## Task list
a) Summarize the reviews of the Cryosphere compilation in two sentences.
b) Carry on the reviews of the Cryosphere compilation, starting after their final sentence.

Start of Passage provided

Each of the tracks is a little excursion on its own, the entire disc a deep journey full of subconscious self-references, which works on various levels: Purists will be interested in how these entirely different approaches – Aidan Baker’s solo guitar, Troum’s field recordings and glass- and plastic-treatments, Northaunt’s processed piano or the “icewater sounds”/vibraphone and “hundreds of bells & chimes” employed by Closing the Eternity – yield a perfect blend. And for the dreamers, this is a shamelessly romantic piece of heavenly escapism

Tokafy

Ninth Review

Cryosphere is released by Glacial movements. The compilation contains 9 tracks created by Closing the eternity, Northaunt, Tho-so-aa, Lightwave, Tuu, Troum, Aidan baker, Netherworld and Oophoi. The artists use different recording techniques to sculpt an auditive image of a frozen desert, this image appears sometimes ominous and sometimes hopeful according to how its interpreter molds it. The tracks are varied in how they evolve and how they are made although they tackle the same theme. Cryosphere spans more than an hour during it displays a large set emotions. An interesting release that urges on to get a closer look at the participating artists.

End of Passage provided
Start of Recorded information

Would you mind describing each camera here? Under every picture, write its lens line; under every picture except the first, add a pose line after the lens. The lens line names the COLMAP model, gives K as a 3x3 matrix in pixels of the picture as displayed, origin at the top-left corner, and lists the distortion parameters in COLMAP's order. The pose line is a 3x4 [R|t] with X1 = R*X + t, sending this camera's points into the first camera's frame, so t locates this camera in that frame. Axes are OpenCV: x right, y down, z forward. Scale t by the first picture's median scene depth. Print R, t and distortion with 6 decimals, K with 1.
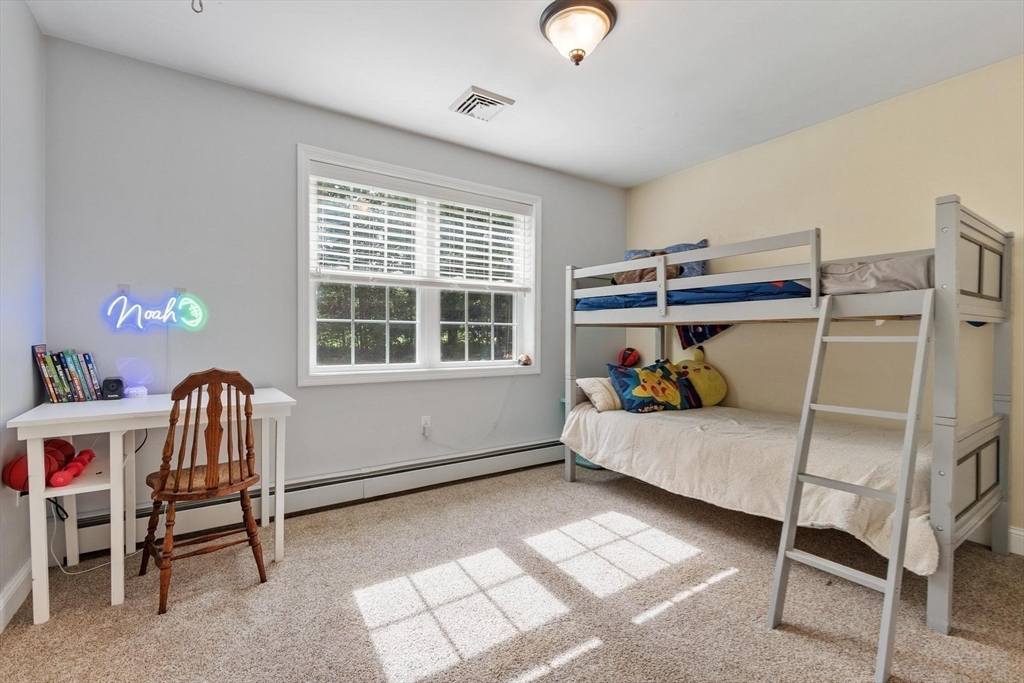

End of Recorded information

## Expected results
a) Cryosphere, a compilation released by Glacial Movements, holds nine tracks by artists such as Aidan Baker, Troum, Northaunt and Closing the Eternity, who use different recording techniques to sculpt an auditory image of a frozen desert. The reviews say these varied approaches yield a perfect blend, describe the disc as a deep journey and a romantic piece of escapism, and call it an interesting release that urges listeners to look more closely at the participating artists.

b)
Sothzine

Tenth Review

"Cryosphere", a chock-full sampler featuring 9 tracks for almost 80 minutes of music, marks the debut of Alessandro Tedeschi (Netherworld)'s new label Glacial Movements - you may have noticed that the recurring theme is ice, glaciers, vast frozen horizons etc. in the best tradition of Thomas Koener, Biosphere, etc. None of the featured tracks is less than well-done, so fans of isolationist drones will surely have much to sink their teeth into. My personal favourites were Siberian Closing the Eternity (authors of a superb 7" on Drone Records), Tho-So-Aa (mostly working on menacing low rumbles) and landlord Netherworld of course, who is brilliant and deep as always; but you can easily pick your own soundscape among those offered by Northaunt, Lightwave, Tuu, Troum, Aidan Baker and Oophoi. I wish a bright future to Tedeschi, and heartily recommend this to those even remotely interested in labels like Drone, Manifold, Mystery Sea and the likes.

Chain D.L.K.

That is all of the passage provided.